TEXTAUSZUG>
────────────────

Indien rettet die Welt
Weniger Profit, aber Hunderte Millionen Arme dürfen hoffen: Regierung des 1,3-Milliarden-Volks verweigert Zustimmung zum Bali-Abkommen der WTO
Von Klaus Fischer *
Das Bali-Abkommen ist gescheitert. Die im Dezember auf der indonesischen Ferieninsel im Rahmen der Welthandelsorganisation (WTO) vereinbarten Regelungen können nicht in Kraft gesetzt werden. »Wir waren nicht in der Lage, eine Lösung zu finden, mit der wir den Graben hätten überbrücken können«, erklärte WTO-Generaldirektor Roberto Azevêdo in der Nacht zum Freitag in Genf. Dort hatten sich Vertreter der 160 Mitgliedsstaaten getroffen, um das nach einem 20jährigen Prozeß von Verhandlungen, Verlockungen und Erpressungen Vereinbarte endgültig zu beschließen.
Der Öffentlichkeit ist »Bali« als ein »Durchbruch« für kommende »Handelserleichterungen« bekannt. Überall auf der Welt sollte der Kommerz zu gleichen Regeln und unter Androhung gleicher Sanktionen stattfinden können. Alles Böse, wie Zölle, Aus- und Einfuhrbeschränkungen oder gar Subventionen, wäre ausgemerzt. Entsprechend verstört reagierte man auf das Scheitern: »Wir bedauern, daß eine Handvoll Mitglieder sich entschieden haben, ihre Zusagen nicht zu erfüllen«, verkündete der US-Handelsbeauftragte Michael Froman. Und Australiens Handelsminister Andrew Robb klagte, »dieser Mißerfolg ist ein schwerer Schlag für die in Bali wiederhergestellte Zuversicht, daß die WTO ausgehandelte Ergebnisse liefern kann«.
Ja, es ist ein trauriger Tag – für die Hauptprofiteure der Globalisierung, diesem Megaprojekt der »vereinigten Weltkonzerne«, das zunehmend nationale Souveränität zugunsten des globalen Kapitalverkehrs einschränkt oder gar aufhebt. Marktmechanismen nutzen der Spekulation mit Nahrungsmitteln. Zur Sicherung einer Grundversorgung taugen sie nicht. Und »freie Märkte« sind bei der Dominanz der Multis ohnehin eine Schimäre.
Für jene, die Mensch sein nicht nur an der Profitrate messen, ist es ein Glückstag. Aus der »Handvoll« renitenter Staaten, die das Vorhaben jetzt stoppten, ragt Indien hervor. Die neue Regierung auf dem Subkontinent ließ sich nicht überfahren. Sie beharrte auf ihrem Einwand, der im Bali-Protokoll lediglich als »vorübergehend« gekennzeichnet war. Denn der ist gewichtig.

────────────────

AUFGABE> Gib aus dem Artikel über das Bali-Abkommen den Abschnitt zwischen „Für jene, die“ und „der ist gewichtig.“ wortgetreu aus, beide Stellen eingeschlossen.

────────────────

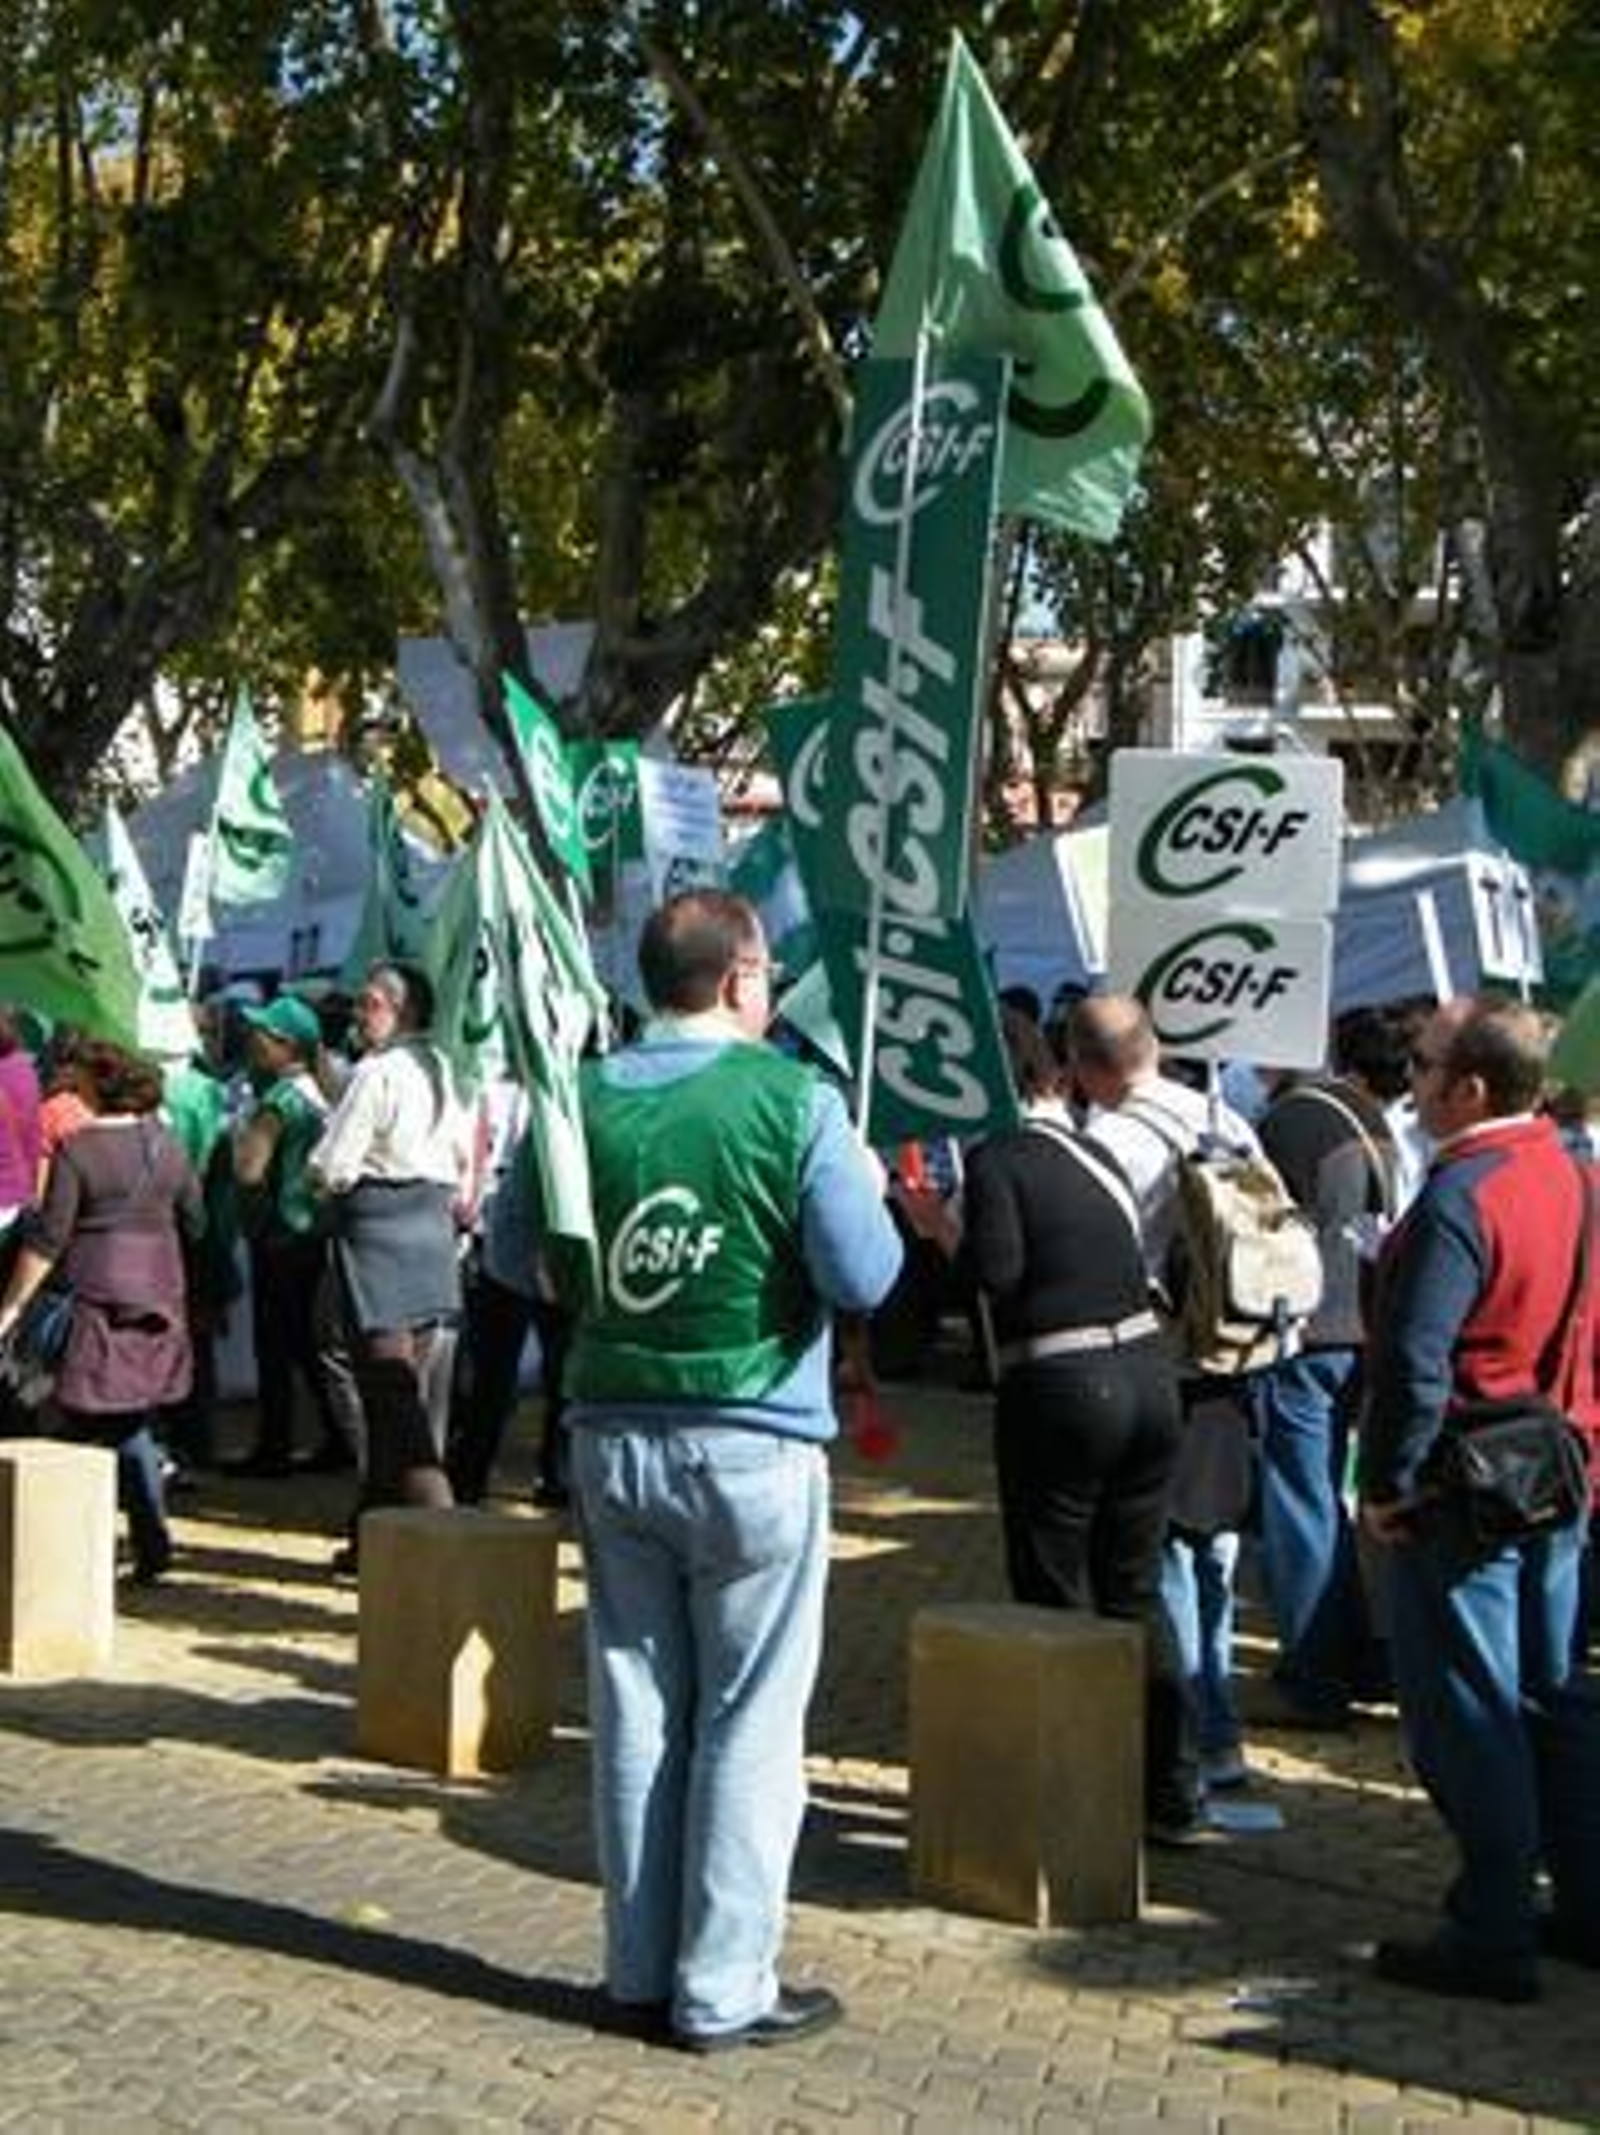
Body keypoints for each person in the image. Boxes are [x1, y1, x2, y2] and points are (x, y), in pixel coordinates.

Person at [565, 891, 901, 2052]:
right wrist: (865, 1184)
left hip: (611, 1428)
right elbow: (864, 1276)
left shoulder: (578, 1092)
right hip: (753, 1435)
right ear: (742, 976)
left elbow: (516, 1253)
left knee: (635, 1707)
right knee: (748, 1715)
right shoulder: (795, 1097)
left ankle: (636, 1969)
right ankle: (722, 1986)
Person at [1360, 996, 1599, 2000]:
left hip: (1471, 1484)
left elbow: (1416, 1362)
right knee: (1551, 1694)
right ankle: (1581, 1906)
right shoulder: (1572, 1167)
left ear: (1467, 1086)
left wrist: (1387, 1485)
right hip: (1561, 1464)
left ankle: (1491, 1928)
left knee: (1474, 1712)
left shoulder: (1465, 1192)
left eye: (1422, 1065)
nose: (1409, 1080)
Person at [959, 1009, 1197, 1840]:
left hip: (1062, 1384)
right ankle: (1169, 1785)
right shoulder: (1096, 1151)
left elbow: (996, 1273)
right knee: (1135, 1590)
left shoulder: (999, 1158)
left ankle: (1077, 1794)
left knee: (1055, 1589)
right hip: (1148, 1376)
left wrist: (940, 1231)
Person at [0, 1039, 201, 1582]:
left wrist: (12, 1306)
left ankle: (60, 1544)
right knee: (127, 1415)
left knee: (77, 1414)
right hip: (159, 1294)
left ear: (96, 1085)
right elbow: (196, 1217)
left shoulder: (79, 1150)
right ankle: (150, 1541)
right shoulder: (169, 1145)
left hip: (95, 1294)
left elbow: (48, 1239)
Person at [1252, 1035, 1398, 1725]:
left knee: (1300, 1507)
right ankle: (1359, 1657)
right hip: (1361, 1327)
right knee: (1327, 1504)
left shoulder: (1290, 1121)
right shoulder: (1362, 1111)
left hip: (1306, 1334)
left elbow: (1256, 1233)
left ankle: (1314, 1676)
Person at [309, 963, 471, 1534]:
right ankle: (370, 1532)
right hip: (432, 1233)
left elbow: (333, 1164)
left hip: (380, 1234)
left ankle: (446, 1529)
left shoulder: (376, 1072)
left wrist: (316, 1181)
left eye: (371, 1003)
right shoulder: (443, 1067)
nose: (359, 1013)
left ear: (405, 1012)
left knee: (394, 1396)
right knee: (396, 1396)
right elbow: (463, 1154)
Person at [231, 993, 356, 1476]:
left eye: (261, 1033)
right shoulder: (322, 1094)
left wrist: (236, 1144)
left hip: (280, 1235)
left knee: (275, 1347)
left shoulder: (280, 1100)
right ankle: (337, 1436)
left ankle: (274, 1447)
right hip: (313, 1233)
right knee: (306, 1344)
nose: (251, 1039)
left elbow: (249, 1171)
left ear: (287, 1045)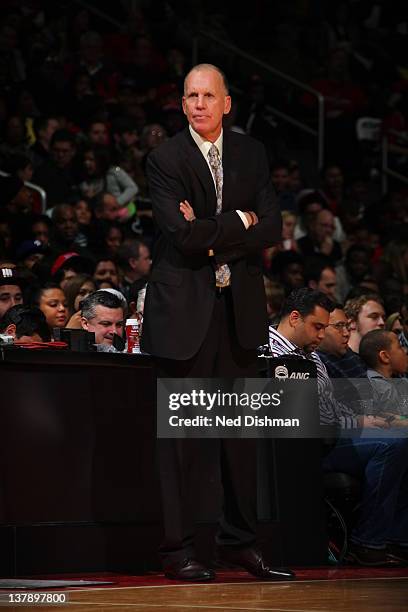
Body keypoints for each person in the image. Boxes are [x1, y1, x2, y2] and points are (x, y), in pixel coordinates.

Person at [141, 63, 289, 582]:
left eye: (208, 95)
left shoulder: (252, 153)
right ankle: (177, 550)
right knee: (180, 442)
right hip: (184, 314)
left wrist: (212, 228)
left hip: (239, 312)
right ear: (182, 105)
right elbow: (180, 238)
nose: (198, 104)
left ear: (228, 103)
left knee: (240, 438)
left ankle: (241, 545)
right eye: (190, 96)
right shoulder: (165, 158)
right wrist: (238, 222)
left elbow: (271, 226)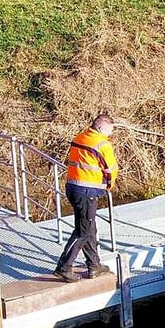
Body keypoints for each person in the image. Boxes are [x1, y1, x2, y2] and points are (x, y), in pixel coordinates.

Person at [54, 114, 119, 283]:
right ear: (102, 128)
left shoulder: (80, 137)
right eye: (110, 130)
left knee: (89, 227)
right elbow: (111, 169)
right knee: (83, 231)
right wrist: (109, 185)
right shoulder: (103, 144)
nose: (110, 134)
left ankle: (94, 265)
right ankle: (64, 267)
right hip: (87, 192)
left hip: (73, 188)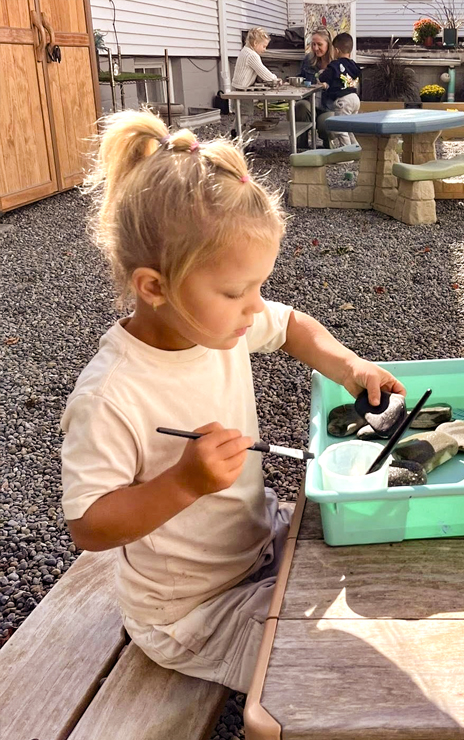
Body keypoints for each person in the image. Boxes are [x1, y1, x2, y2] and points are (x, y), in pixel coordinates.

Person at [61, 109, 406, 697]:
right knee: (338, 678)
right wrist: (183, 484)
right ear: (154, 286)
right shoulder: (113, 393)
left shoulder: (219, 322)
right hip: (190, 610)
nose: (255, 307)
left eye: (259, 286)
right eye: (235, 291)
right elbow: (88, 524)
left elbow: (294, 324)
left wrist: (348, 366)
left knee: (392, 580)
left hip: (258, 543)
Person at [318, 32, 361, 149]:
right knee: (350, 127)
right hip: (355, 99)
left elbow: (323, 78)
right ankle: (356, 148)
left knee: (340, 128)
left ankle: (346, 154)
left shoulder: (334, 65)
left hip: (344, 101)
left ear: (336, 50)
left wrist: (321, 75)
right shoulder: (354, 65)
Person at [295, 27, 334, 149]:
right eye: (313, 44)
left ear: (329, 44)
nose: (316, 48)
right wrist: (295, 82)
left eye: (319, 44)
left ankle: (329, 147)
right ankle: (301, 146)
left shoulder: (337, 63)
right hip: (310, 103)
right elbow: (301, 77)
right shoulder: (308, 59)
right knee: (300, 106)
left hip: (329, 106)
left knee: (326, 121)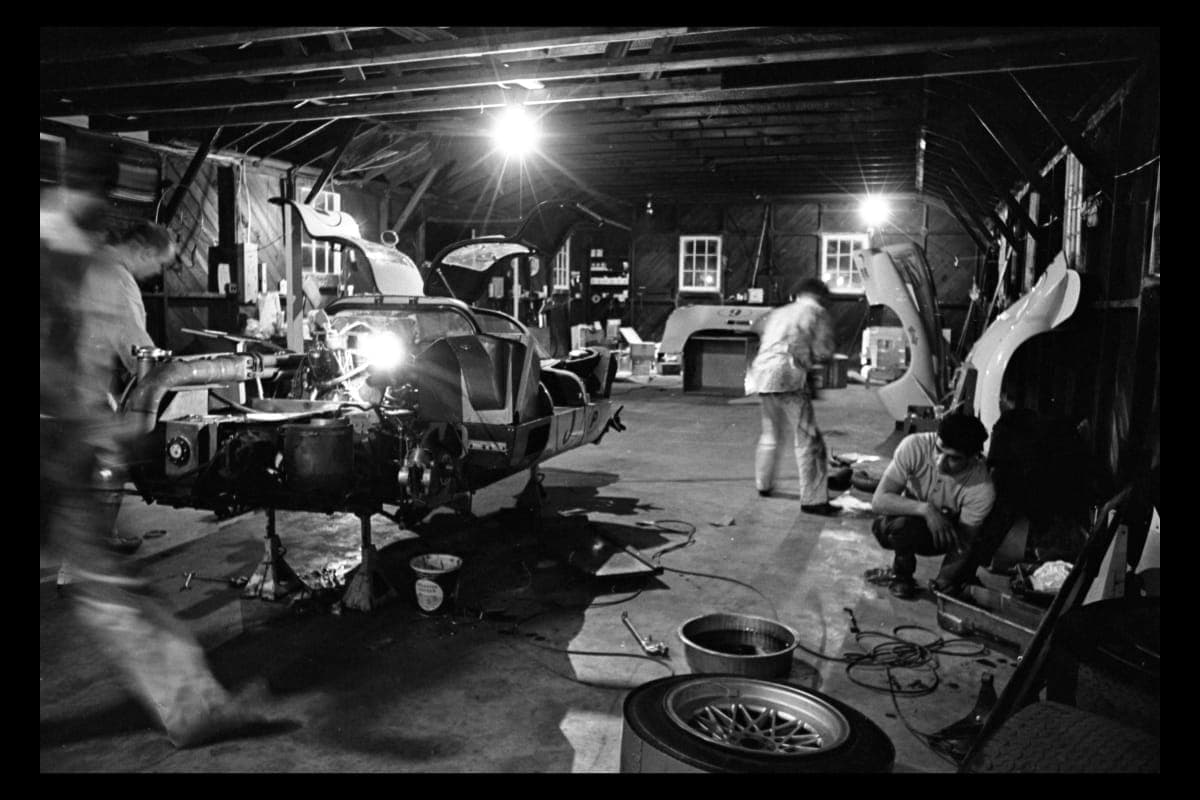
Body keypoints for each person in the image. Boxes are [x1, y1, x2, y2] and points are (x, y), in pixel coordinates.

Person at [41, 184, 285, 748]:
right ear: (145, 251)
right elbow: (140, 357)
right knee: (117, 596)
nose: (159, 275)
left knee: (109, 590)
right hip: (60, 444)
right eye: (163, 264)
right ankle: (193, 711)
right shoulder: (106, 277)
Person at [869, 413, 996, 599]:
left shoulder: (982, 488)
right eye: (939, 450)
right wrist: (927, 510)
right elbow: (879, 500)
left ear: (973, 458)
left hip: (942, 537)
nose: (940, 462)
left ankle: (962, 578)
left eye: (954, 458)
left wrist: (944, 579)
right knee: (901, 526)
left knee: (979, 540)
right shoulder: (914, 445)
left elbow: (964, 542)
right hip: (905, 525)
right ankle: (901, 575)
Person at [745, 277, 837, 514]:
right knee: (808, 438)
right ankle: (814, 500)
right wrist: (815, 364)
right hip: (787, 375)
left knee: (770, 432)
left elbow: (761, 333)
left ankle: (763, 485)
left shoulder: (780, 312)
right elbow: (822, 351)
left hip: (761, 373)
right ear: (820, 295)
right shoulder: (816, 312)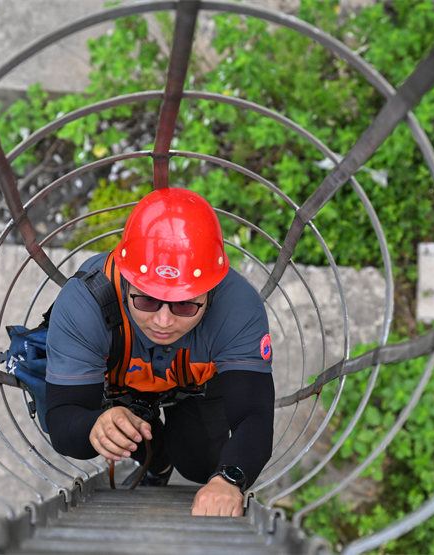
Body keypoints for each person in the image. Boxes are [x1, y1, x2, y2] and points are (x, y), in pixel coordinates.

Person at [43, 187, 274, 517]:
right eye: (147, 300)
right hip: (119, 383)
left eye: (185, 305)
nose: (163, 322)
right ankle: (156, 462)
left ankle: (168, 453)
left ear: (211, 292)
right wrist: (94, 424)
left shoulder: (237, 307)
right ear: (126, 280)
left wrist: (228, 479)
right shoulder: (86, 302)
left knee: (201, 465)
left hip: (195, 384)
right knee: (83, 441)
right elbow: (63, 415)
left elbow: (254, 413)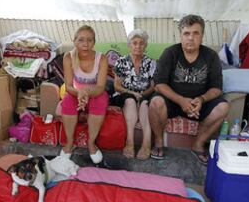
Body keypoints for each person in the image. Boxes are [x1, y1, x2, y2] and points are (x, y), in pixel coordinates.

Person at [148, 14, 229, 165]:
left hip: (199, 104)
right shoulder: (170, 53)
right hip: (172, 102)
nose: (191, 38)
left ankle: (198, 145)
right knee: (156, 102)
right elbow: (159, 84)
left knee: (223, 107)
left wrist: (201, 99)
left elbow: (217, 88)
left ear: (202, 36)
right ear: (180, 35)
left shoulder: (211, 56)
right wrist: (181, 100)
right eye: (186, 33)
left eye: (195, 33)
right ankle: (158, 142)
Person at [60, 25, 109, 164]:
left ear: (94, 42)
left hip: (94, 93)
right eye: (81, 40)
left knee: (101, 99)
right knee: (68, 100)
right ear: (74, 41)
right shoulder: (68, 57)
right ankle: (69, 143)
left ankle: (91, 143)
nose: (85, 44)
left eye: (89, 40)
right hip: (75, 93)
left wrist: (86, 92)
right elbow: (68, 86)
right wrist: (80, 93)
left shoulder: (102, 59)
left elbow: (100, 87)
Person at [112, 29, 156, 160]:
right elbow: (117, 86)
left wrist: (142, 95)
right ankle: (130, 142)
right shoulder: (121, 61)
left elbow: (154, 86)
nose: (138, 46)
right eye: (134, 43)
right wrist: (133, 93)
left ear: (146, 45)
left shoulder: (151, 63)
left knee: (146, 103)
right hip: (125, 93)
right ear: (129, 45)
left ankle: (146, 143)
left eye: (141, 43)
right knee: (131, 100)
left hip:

────────────────

MUSTERLÖSUNG>
Für jene, die Mensch sein nicht nur an der Profitrate messen, ist es ein Glückstag. Aus der »Handvoll« renitenter Staaten, die das Vorhaben jetzt stoppten, ragt Indien hervor. Die neue Regierung auf dem Subkontinent ließ sich nicht überfahren. Sie beharrte auf ihrem Einwand, der im Bali-Protokoll lediglich als »vorübergehend« gekennzeichnet war. Denn der ist gewichtig.